▸ INSTRUCTIONS FOR THE TASK:
Nothing in the records may be changed; reproduce all of them.

---- DATASET CONTENT

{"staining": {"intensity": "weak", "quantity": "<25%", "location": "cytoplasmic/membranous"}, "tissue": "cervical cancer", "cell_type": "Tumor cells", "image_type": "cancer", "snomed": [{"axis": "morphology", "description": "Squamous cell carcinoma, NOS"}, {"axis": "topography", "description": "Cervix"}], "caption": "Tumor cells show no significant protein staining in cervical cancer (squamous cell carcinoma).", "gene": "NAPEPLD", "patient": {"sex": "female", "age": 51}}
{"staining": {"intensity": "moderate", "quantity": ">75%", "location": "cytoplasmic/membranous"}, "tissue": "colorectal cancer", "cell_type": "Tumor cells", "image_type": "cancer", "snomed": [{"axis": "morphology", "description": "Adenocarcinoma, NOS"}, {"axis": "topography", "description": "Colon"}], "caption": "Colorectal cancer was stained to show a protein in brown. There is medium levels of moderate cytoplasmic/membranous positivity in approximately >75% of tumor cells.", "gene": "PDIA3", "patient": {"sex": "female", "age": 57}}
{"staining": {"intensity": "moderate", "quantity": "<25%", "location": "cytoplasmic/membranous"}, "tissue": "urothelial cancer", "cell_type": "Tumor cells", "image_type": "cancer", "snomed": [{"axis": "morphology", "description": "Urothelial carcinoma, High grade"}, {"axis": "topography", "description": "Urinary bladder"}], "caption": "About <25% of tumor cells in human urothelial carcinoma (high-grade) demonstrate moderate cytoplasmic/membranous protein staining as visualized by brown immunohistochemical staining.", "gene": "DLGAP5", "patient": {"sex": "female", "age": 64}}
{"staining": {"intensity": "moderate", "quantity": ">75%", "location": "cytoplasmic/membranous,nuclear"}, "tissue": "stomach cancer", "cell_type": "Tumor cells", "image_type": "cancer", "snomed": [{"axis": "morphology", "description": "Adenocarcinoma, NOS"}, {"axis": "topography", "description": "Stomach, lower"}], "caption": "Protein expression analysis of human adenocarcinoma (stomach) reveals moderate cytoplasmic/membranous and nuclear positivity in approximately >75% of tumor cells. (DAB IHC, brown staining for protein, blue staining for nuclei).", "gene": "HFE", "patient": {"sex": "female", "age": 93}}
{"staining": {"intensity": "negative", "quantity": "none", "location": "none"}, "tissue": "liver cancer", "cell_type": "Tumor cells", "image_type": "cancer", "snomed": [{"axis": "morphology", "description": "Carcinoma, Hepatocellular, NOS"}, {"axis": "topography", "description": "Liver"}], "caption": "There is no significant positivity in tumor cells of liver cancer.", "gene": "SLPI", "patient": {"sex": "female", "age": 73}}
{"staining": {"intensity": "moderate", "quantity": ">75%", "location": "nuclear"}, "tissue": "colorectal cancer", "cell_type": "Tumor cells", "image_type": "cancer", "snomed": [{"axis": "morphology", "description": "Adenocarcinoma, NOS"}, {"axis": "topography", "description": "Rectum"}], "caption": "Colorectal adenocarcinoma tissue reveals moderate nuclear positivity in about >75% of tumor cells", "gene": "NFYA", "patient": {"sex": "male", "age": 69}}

--------

▸ PROBLEM SOLUTION:
{"staining": {"intensity": "weak", "quantity": "<25%", "location": "cytoplasmic/membranous"}, "tissue": "cervical cancer", "cell_type": "Tumor cells", "image_type": "cancer", "snomed": [{"axis": "morphology", "description": "Squamous cell carcinoma, NOS"}, {"axis": "topography", "description": "Cervix"}], "caption": "Tumor cells show no significant protein staining in cervical cancer (squamous cell carcinoma).", "gene": "NAPEPLD", "patient": {"sex": "female", "age": 51}}
{"staining": {"intensity": "moderate", "quantity": ">75%", "location": "cytoplasmic/membranous"}, "tissue": "colorectal cancer", "cell_type": "Tumor cells", "image_type": "cancer", "snomed": [{"axis": "morphology", "description": "Adenocarcinoma, NOS"}, {"axis": "topography", "description": "Colon"}], "caption": "Colorectal cancer was stained to show a protein in brown. There is medium levels of moderate cytoplasmic/membranous positivity in approximately >75% of tumor cells.", "gene": "PDIA3", "patient": {"sex": "female", "age": 57}}
{"staining": {"intensity": "moderate", "quantity": "<25%", "location": "cytoplasmic/membranous"}, "tissue": "urothelial cancer", "cell_type": "Tumor cells", "image_type": "cancer", "snomed": [{"axis": "morphology", "description": "Urothelial carcinoma, High grade"}, {"axis": "topography", "description": "Urinary bladder"}], "caption": "About <25% of tumor cells in human urothelial carcinoma (high-grade) demonstrate moderate cytoplasmic/membranous protein staining as visualized by brown immunohistochemical staining.", "gene": "DLGAP5", "patient": {"sex": "female", "age": 64}}
{"staining": {"intensity": "moderate", "quantity": ">75%", "location": "cytoplasmic/membranous,nuclear"}, "tissue": "stomach cancer", "cell_type": "Tumor cells", "image_type": "cancer", "snomed": [{"axis": "morphology", "description": "Adenocarcinoma, NOS"}, {"axis": "topography", "description": "Stomach, lower"}], "caption": "Protein expression analysis of human adenocarcinoma (stomach) reveals moderate cytoplasmic/membranous and nuclear positivity in approximately >75% of tumor cells. (DAB IHC, brown staining for protein, blue staining for nuclei).", "gene": "HFE", "patient": {"sex": "female", "age": 93}}
{"staining": {"intensity": "negative", "quantity": "none", "location": "none"}, "tissue": "liver cancer", "cell_type": "Tumor cells", "image_type": "cancer", "snomed": [{"axis": "morphology", "description": "Carcinoma, Hepatocellular, NOS"}, {"axis": "topography", "description": "Liver"}], "caption": "There is no significant positivity in tumor cells of liver cancer.", "gene": "SLPI", "patient": {"sex": "female", "age": 73}}
{"staining": {"intensity": "moderate", "quantity": ">75%", "location": "nuclear"}, "tissue": "colorectal cancer", "cell_type": "Tumor cells", "image_type": "cancer", "snomed": [{"axis": "morphology", "description": "Adenocarcinoma, NOS"}, {"axis": "topography", "description": "Rectum"}], "caption": "Colorectal adenocarcinoma tissue reveals moderate nuclear positivity in about >75% of tumor cells", "gene": "NFYA", "patient": {"sex": "male", "age": 69}}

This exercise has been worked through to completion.